Edwards’s general use of holy scripture is questionable. He takes his Deuteronomy 32:35 epigram—

“Their foot shall slide in due time”

—as referring to the “wicked unbelieving Israelites.” I think he has got it wrong, and the reference is to the enemies of Israel. God has allowed those enemies to have the upper hand for a while, as a punishment for the wicked unbelieving Israelites; but in the end the enemies will not prevail, since otherwise, in their foolishness, those enemies would think that it was their own virtue that had given them victory. This reading seems to be in agreement with the Wikipedia article “Haazinu,” on the Torah portion constituted by Deuteronomy 32:1–52. This portion seems to be a lot more complicated than Edwards allows.

Edwards generally seems to be pretty free with scripture. He says for example

[The wicked] deserve to be cast into hell; so that divine justice never stands in the way, it makes no objection against God’s using his power at any moment to destroy them. Yea, on the contrary, justice calls aloud for an infinite punishment of their sins. Divine justice says of the tree that brings forth such grapes of Sodom, “Cut it down; why cumbreth it the ground” (Luke 13:7).
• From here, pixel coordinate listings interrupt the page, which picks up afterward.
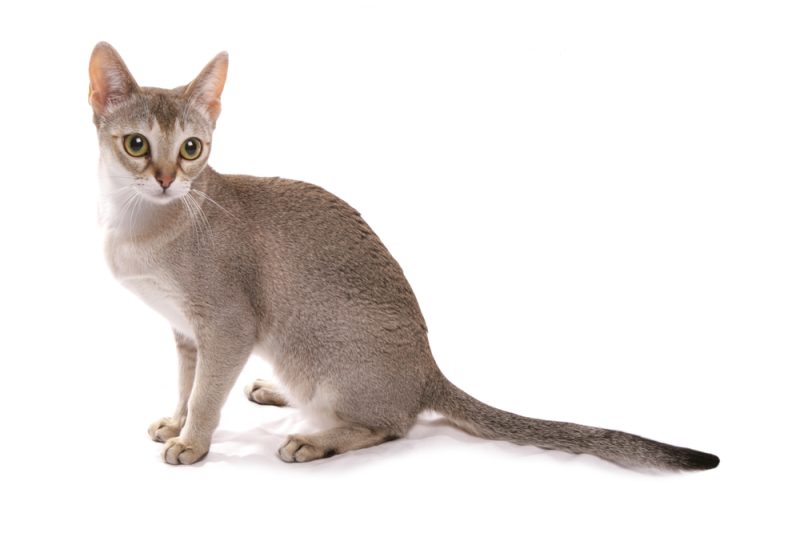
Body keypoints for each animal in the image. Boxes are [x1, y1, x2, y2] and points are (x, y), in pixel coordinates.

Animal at [89, 40, 720, 470]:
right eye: (137, 145)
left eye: (192, 149)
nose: (167, 178)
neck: (140, 225)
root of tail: (427, 369)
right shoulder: (187, 333)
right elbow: (187, 384)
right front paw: (176, 421)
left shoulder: (227, 324)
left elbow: (206, 394)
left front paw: (192, 442)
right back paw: (276, 393)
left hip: (318, 350)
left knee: (391, 424)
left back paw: (314, 439)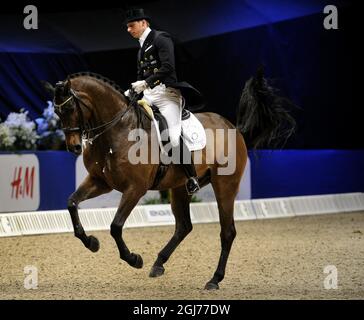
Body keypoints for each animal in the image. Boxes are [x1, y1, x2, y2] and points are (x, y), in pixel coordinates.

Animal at [44, 70, 296, 290]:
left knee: (227, 232)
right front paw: (91, 243)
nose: (74, 147)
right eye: (56, 112)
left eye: (69, 107)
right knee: (184, 226)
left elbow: (115, 226)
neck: (118, 130)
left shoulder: (135, 189)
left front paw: (134, 259)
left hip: (225, 186)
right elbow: (71, 203)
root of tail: (233, 127)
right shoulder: (100, 182)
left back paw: (214, 279)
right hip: (180, 188)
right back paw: (158, 264)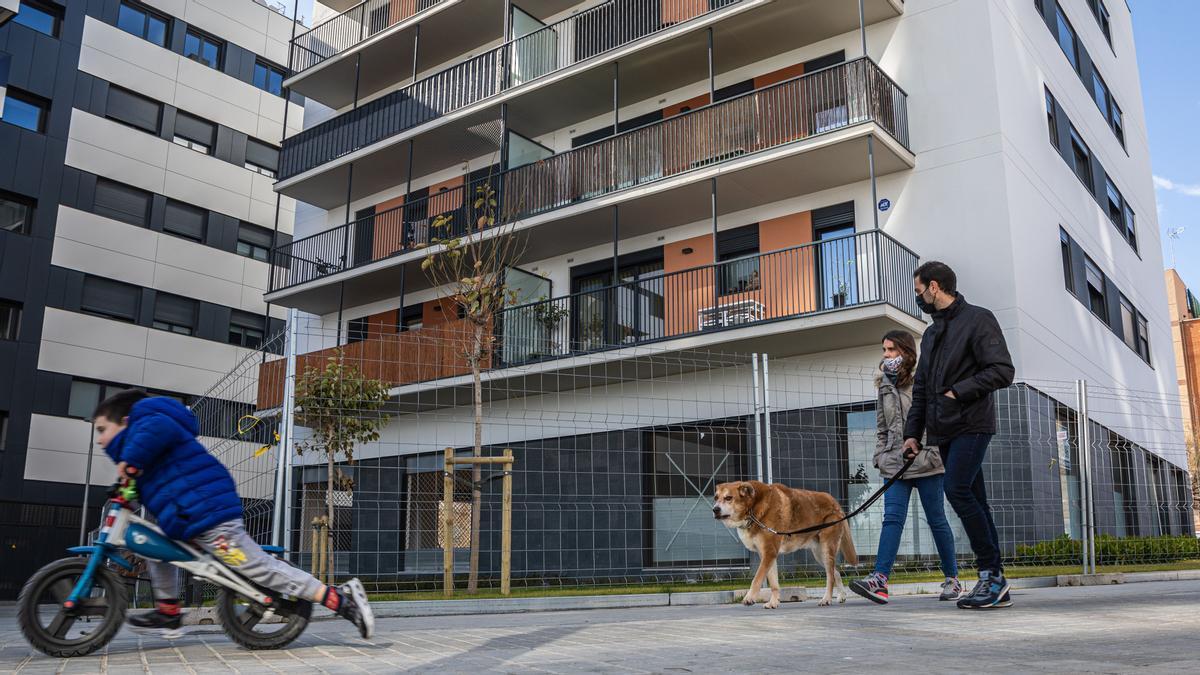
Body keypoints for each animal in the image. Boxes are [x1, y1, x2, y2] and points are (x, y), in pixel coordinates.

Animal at [705, 478, 859, 605]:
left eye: (728, 498)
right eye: (716, 498)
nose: (715, 509)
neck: (753, 509)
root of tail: (834, 501)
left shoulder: (769, 552)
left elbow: (756, 579)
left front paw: (749, 598)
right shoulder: (768, 555)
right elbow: (774, 583)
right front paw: (773, 603)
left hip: (827, 548)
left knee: (830, 576)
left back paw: (826, 599)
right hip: (819, 553)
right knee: (834, 572)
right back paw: (841, 596)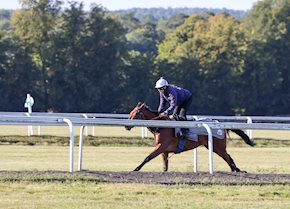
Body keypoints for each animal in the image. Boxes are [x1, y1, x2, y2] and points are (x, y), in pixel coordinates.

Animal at [124, 102, 254, 172]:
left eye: (136, 114)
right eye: (130, 113)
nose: (126, 126)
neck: (161, 126)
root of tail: (219, 123)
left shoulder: (161, 146)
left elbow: (148, 157)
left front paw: (136, 169)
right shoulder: (164, 151)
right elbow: (165, 166)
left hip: (218, 147)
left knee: (228, 157)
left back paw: (237, 170)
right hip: (212, 146)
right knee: (228, 158)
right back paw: (235, 170)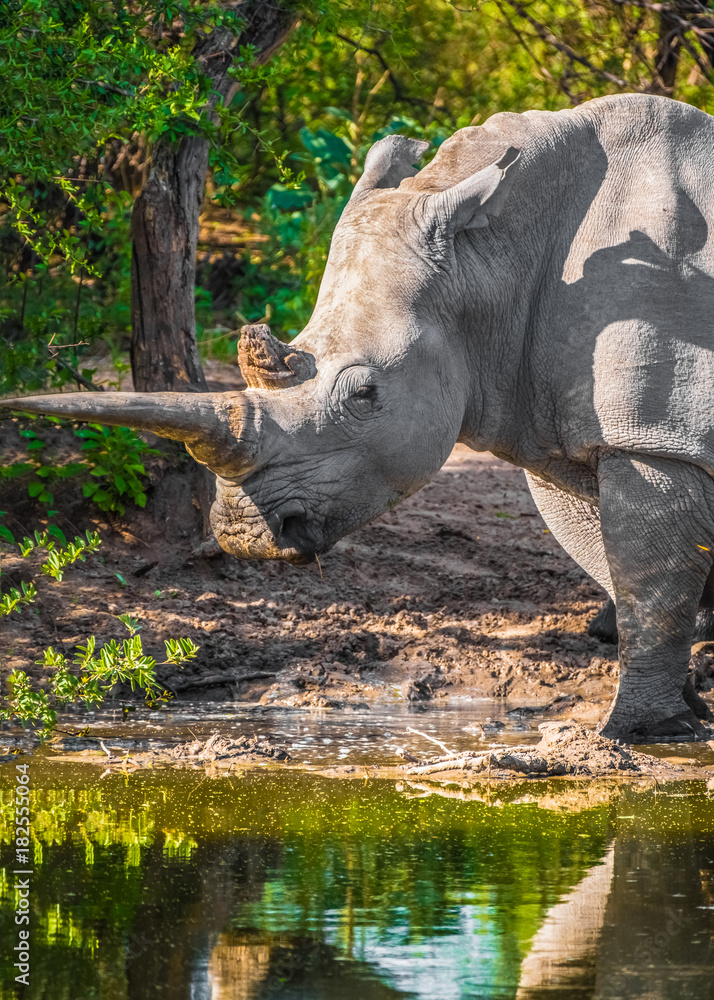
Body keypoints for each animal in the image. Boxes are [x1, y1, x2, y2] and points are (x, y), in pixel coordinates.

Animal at [5, 92, 714, 744]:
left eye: (366, 394)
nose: (245, 535)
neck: (493, 261)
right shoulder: (564, 432)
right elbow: (623, 568)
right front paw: (689, 703)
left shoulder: (652, 438)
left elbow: (650, 588)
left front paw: (640, 731)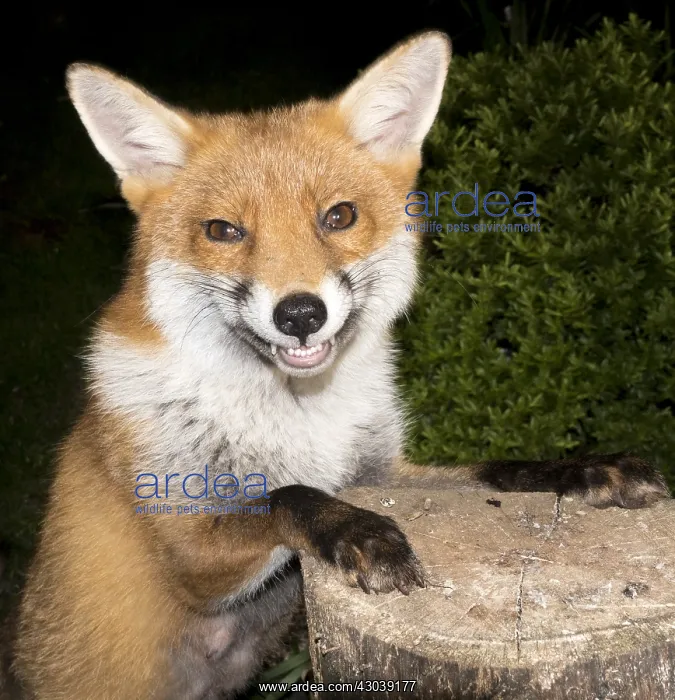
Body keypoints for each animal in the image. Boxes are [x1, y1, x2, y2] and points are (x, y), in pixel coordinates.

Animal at [12, 30, 670, 700]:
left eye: (339, 216)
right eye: (223, 230)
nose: (300, 313)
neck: (303, 414)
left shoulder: (379, 474)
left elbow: (492, 472)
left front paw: (583, 469)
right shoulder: (186, 549)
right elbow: (286, 496)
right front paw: (360, 535)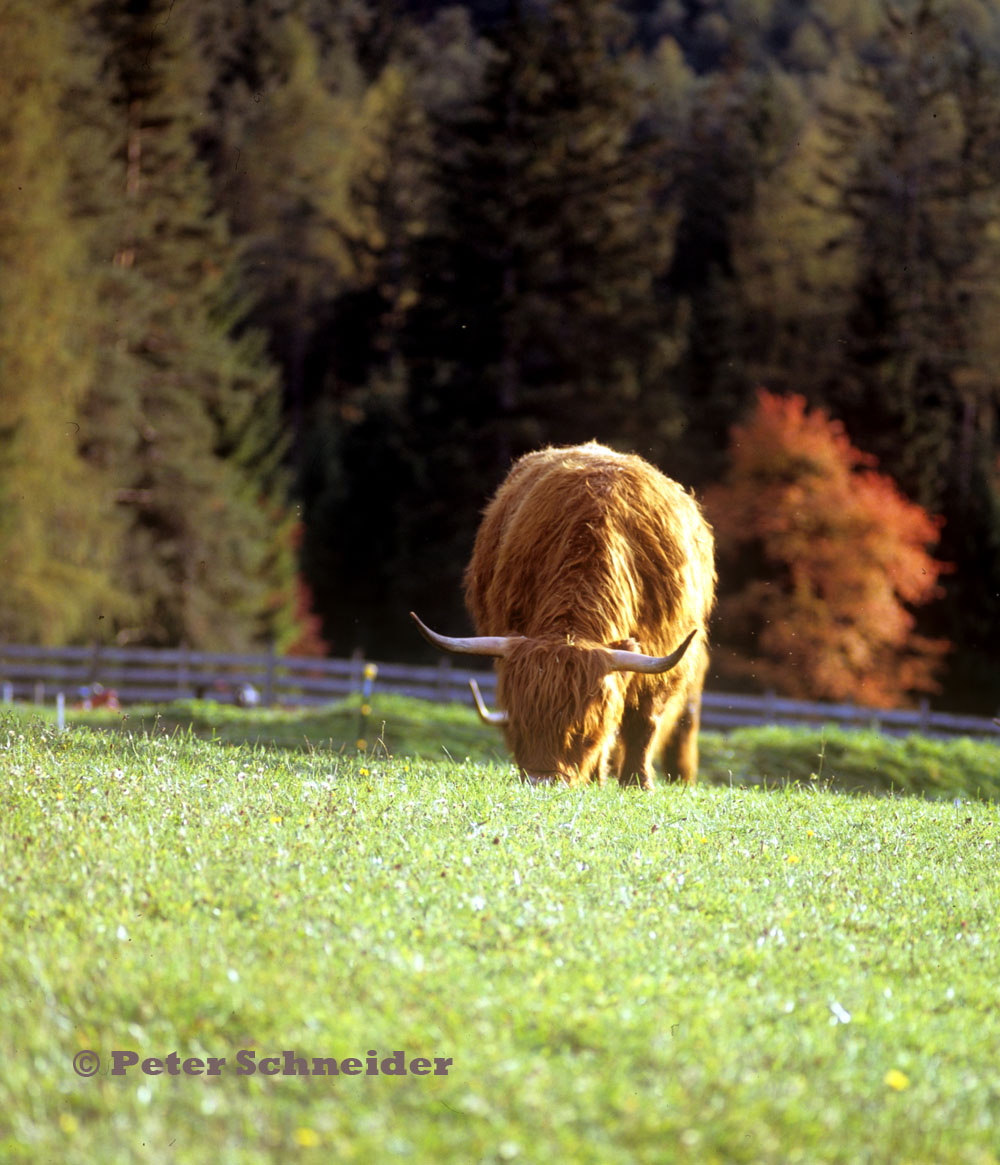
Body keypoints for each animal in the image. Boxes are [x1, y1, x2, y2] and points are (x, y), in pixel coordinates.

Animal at [410, 440, 713, 787]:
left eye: (581, 729)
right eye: (519, 724)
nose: (541, 780)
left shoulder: (665, 654)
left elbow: (643, 722)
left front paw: (638, 782)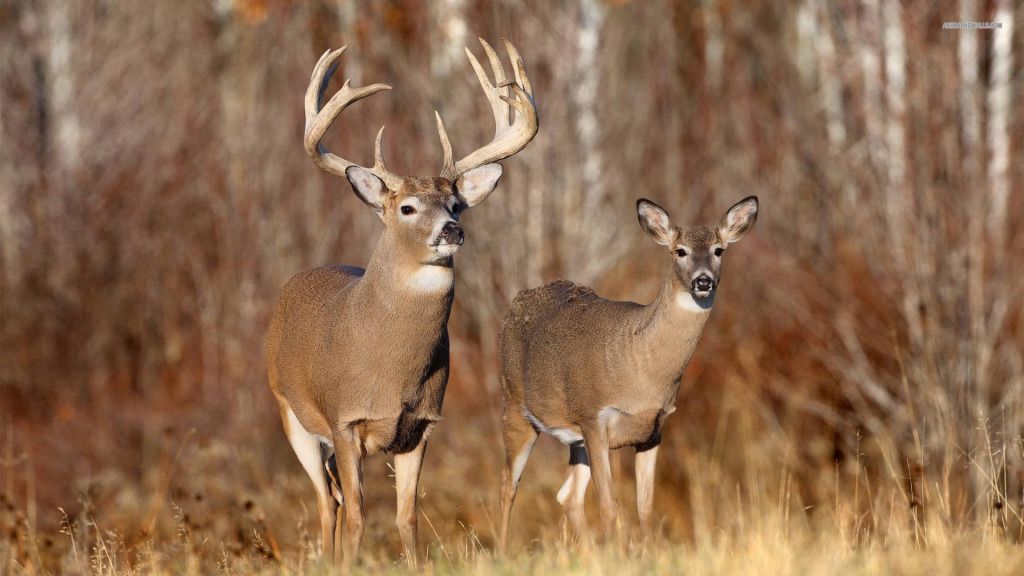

How he concludes that “infinite punishment” is called for is beyond me. As for the Divine justice in Luke 13:7, it seems in fact to be tempered:

6 He spake also this parable; A certain man had a fig tree planted in his vineyard; and he came and sought fruit thereon, and found none.

7 Then said he unto the dresser of his vineyard, Behold, these three years I come seeking fruit on this fig tree, and find none: cut it down; why cumbereth it the ground?

8 And he answering said unto him, Lord, let it alone this year also, till I shall dig about it, and dung it:

9 And if it bear fruit, well: and if not, then after that thou shalt cut it down.

On the same theme, Edwards writes,

The devil stands ready to fall upon [the wicked] and seize them as his own, at what moment God shall permit him. They belong to him; he has their souls in his possession, and under his dominion. The Scripture represents them as his “goods” (Luke 11:21).

However, in Luke 11 we have

20 But if I with the finger of God cast out devils, no doubt the kingdom of God is come upon you.

21 When a strong man armed keepeth his palace, his goods are in peace:

22 But when a stronger than he shall come upon him, and overcome him, he taketh from him all his armour wherein he trusted, and divideth his spoils.

The implication seems to be that the devil will not have eternal possession of souls, but God, who is stronger, will come to free them.

In high school I was evidently impressed by Edwards’s violent imagery. At least the images of hell were what stuck in mind. Now Edwards seems to be one more example of how people adapt their religions to their purposes.

A remaining peasant house in Şişli, 2017.04.02

References


  1. The Bible. Authorized King James Version with Apocrypha. Oxford World’s Classics, 1997.

  2. R. G. Collingwood. An Essay on Philosophical Method. New Edition, with an Introduction and additional material edited by James Connelly and Giuseppina D’Oro. Oxford: Clarendon Press, 2005.

  3. Jonathan Edwards. “Sinners in the Hands of an Angry God.” Anthology of American Literature. George McMichael, general editor. Volume I: Colonial Through Romantic. Second edition. New York: Macmillan, 1980. Quotations have been cut and pasted from Wikisource, but I may have edited them to conform to the print edition.